[start of Text excerpt]

One provision of this Act requires restaurants or similar food establishments that are part of a chain with 20 or more locations (regardless of the ownership of the 20 locations) to disclose, with certain exceptions, nutritional information. The new law requires covered restaurants to display the number of calories contained in standard menu items on the menu listing the item for sale and on menu boards (including drive-thru). This information also must be available in a written form on the premises and the menu listings must indicate that this information is available on premise. Restaurants also must display a succinct statement concerning suggested daily caloric intake, as specified by the Secretary of Health and Human Services by regulation, to enable the public to understand the significance of the provided nutrition information.

Covered restaurants will have to comply with the Act’s labeling provisions when the Food and Drug Administration completes its implementing regulations. The FDA’s proposed regulations must be published by March 20, 2011. The Act required these provisions to be fully implemented by January 1, 2014.

Tuesday, September 7, 2010

North Carolina Bill Would Amend Business Opportunity Act to Include Franchises

North Carolina has a pending bill, called the North Carolina Franchisee and Business Opportunity Purchasers Protection Act, that would require franchisors to comply with the FTC Franchise Rule.

If passed, franchisors will have to file 2 copies of the required disclosure document with the North Carolina Secretary of State. One of the remedies afforded to franchisees under the bill is the right to void the agreement (in addition to seeking damages) in cases involving untrue or misleading statements, disclosure violations, or other noncompliance. The bill provides for certain exemptions that mirror those in the FTC Franchise Rule and for large franchisors.

A franchisor will have to establish either a surety bond or trust account if the franchisor makes any of the following representations in the pre-sale process: (1) that the prospective franchisee will derive income from the franchise that exceeds the price paid for the franchise; or (2) that the franchisor will refund all or part of the price paid for the franchise, or repurchase any of the products, equipment, supplies or chattels supplied by the franchisor if the franchisee is unsatisfied and pays to the seller an initial, required consideration that exceeds $200. This last provision is troublesome for franchisors that offer to refund some or all of the initial franchise fee if the franchisee fails the initial training program or is unable to locate a suitable site in a timely manner.

[end of Text excerpt]
[start of Extracted entries]

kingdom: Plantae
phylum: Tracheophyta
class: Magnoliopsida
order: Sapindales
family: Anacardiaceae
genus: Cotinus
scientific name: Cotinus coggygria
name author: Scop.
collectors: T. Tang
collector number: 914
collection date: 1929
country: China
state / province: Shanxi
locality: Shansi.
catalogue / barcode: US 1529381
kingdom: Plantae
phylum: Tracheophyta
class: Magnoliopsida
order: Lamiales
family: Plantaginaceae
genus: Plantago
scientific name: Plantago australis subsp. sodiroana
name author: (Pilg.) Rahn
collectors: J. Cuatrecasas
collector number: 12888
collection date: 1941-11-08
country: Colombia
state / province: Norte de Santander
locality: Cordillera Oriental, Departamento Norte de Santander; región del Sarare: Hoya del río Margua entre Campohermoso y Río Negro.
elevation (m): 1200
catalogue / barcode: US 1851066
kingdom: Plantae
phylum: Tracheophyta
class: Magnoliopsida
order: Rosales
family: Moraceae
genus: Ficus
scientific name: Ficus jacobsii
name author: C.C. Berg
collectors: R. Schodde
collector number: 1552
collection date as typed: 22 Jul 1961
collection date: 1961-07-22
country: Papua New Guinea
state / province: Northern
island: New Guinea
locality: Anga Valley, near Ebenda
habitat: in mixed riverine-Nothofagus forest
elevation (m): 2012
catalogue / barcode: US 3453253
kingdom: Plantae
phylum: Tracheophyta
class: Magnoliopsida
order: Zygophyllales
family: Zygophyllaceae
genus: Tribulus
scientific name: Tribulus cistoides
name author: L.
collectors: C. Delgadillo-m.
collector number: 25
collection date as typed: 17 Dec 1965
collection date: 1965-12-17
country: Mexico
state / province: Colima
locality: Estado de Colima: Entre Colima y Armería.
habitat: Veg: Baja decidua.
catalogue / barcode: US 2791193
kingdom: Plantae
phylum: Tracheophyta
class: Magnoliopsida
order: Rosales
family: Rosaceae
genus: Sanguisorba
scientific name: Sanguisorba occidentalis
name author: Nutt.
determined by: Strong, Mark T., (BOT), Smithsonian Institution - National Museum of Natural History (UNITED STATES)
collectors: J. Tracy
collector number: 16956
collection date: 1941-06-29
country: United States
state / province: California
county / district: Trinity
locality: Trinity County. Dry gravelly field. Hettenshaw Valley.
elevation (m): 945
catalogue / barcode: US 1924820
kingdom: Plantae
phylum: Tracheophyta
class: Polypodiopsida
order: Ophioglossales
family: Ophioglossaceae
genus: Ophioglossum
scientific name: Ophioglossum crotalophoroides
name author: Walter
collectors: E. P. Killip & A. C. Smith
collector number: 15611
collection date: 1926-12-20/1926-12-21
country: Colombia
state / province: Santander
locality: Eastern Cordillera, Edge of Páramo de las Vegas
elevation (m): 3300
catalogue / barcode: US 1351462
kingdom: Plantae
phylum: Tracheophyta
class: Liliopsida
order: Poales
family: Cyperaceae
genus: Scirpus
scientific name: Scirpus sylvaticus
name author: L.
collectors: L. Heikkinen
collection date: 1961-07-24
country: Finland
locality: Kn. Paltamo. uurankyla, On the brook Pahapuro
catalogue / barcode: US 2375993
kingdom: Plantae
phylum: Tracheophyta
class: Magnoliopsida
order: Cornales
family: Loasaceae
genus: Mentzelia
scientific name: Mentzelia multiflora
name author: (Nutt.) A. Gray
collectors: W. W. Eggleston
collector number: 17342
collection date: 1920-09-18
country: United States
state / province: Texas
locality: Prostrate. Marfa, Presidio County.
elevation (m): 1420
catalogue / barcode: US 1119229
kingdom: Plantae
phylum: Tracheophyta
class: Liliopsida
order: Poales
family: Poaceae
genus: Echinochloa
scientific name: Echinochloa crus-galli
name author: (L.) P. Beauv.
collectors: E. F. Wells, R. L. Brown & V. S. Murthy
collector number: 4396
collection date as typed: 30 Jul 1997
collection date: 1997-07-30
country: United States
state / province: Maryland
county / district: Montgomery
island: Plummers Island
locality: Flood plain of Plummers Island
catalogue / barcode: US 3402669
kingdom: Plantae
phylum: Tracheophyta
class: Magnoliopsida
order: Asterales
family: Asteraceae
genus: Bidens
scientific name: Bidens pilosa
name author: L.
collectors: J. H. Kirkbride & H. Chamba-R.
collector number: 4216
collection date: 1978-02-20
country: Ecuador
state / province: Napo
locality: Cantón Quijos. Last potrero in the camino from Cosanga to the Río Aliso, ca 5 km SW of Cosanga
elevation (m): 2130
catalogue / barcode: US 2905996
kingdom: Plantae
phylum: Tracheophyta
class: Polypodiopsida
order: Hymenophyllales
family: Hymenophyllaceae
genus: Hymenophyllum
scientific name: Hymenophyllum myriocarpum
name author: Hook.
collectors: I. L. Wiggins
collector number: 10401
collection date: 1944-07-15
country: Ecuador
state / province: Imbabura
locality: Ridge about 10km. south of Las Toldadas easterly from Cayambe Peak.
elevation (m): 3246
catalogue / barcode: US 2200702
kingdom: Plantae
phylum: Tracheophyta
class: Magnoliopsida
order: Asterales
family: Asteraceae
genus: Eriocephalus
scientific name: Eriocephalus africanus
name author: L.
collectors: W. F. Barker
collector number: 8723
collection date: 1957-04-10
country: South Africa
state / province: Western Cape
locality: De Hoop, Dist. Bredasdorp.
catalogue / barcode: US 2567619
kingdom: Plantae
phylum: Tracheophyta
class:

[end of Extracted entries]

**Tasks to carry out**.
a: According to the legal update, by what date must the FDA's proposed regulations be published?
b: Return the passage of the legal update between "Tuesday, September 7, 2010" and "FTC Franchise Rule.", inclusive, copied word for word.
c: Rewrite the paragraph of the legal update beginning "If passed, franchisors will have to file" as a short bulleted list that keeps its main facts.
The lines above are not needed for anything here.

**Answers by task**.
a: March 20, 2011.

b:
Tuesday, September 7, 2010

North Carolina Bill Would Amend Business Opportunity Act to Include Franchises

North Carolina has a pending bill, called the North Carolina Franchisee and Business Opportunity Purchasers Protection Act, that would require franchisors to comply with the FTC Franchise Rule.

c:
- Franchisors would file 2 copies of the required disclosure document with the North Carolina Secretary of State.
- Franchisees could void the agreement and also seek damages in cases of untrue or misleading statements, disclosure violations, or other noncompliance.
- Exemptions would mirror those in the FTC Franchise Rule, with further exemptions for large franchisors.